Gold in Deflation: Which Wins?
Inflation and deflation are at each other’s throats, so what happens to gold?
Conventional wisdom says gold thrives under inflation and wilts under deflation. The case for gold under inflation is easy enough: Gold rises as the dollar falls. It’s the opposite under deflation. But is conventional wisdom correct? Is it time to consider gold’s purchasing power relative to consumer prices?
The late Roy Jastram was an authority on the gold standard, and he examined three deflationary periods in history.
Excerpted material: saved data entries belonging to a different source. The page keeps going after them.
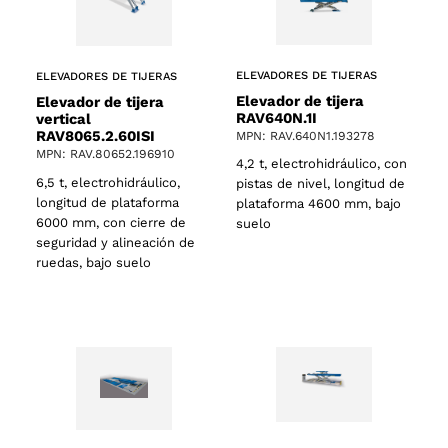
ELEVADORES DE TIJERAS
ELEVADORES DE TIJERAS
Elevador de tijera
Elevador de tijera
RAV640N.1I
vertical
RAV8065.2.60ISI
MPN: RAV.640N1.193278
MPN: RAV.80652.196910
4,2 t, electrohidráulico, con
6,5 t, electrohidráulico,
pistas de nivel, longitud de
longitud de plataforma
plataforma 4600 mm, bajo
6000 mm, con cierre de
suelo
seguridad y alineación de
ruedas, bajo suelo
The first was from 1814-30, when prices fell 50%. The second was from 1864-97, when prices feel 65%. The third was from 1929-33 (the Great Depression), when prices fell 31%.
How did gold do in these three deflationary periods stretching back 200 years?
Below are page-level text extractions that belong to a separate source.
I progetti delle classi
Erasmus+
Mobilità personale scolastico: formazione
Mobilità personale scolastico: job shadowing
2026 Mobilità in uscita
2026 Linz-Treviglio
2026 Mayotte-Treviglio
Between 1814 and 1830, gold’s purchasing power—not its nominal price—increased a thumping 100%; between 1864 and 1897, it rose 40%, and between 1929 and 1933, it rose 44%.
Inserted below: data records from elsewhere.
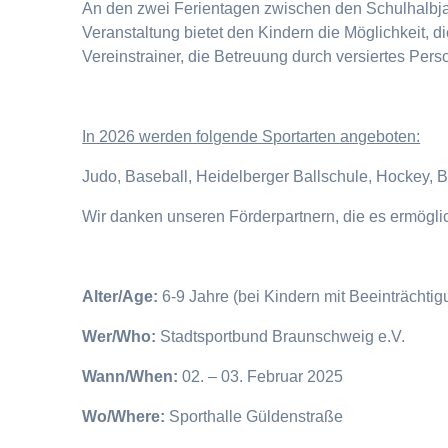
An den zwei Ferientagen zwischen den Schulhalbjahr
Veranstaltung bietet den Kindern die Möglichkeit, 
Vereinstrainer, die Betreuung durch versiertes Pers
I
n 2026 werden folgende Sportarten angeboten:
Judo, Baseball, Heidelberger Ballschule, Hockey, 
Wir danken unseren Förderpartnern, die es ermögl
Alter/Age:
6-9 Jahre (bei Kindern mit Beeinträchti
Wer/Who:
Stadtsportbund Braunschweig e.V.
Wann/When:
02. – 03. Februar 2025
Wo/Where:
Sporthalle Güldenstraße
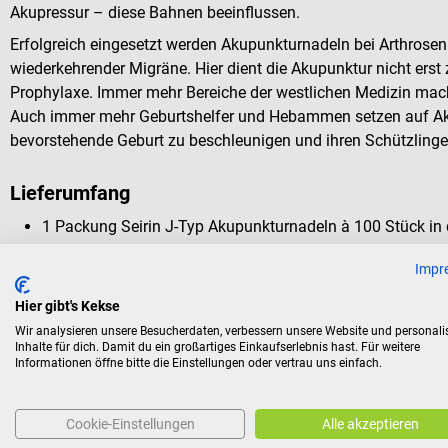
Akupressur – diese Bahnen beeinflussen.
Erfolgreich eingesetzt werden Akupunkturnadeln bei Arthrose
wiederkehrender Migräne. Hier dient die Akupunktur nicht erst
Prophylaxe. Immer mehr Bereiche der westlichen Medizin mac
Auch immer mehr Geburtshelfer und Hebammen setzen auf Ak
bevorstehende Geburt zu beschleunigen und ihren Schützlinge
Lieferumfang
1 Packung Seirin J-Typ Akupunkturnadeln à 100 Stück in
Impr
Rückgabebedingungen
Hier gibt's Kekse
Dieses Produkt ist von der Rücknahme ausgeschlossen.
Wir analysieren unsere Besucherdaten, verbessern unsere Website und personali
Inhalte für dich. Damit du ein großartiges Einkaufserlebnis hast. Für weitere
Informationen öffne bitte die Einstellungen oder vertrau uns einfach.
Für Verbraucher besteht das Widerrufsrecht nicht bei Verträge
aus Gründen des Gesundheitsschutzes oder der Hygiene nicht
Versiegelung nach der Lieferung entfernt wurde.
Cookie-Einstellungen
Alle akzeptieren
From 1800 to 2010, gold’s purchasing power rose during all three deflationary periods. Its nominal price may not have risen, but gold bought more goods each time. So it doesn’t matter if gold falls when overall prices fall further. Gold is precious, even under deflation.
Gold ended 2009 at $1,096 an ounce. It trades at $1,227 today, $131 higher. That includes a roughly $500 drop between 2012 and 2016.
If you measure gold not by its nominal price but by its purchasing power, history suggests deflation might not be so bad for gold after all.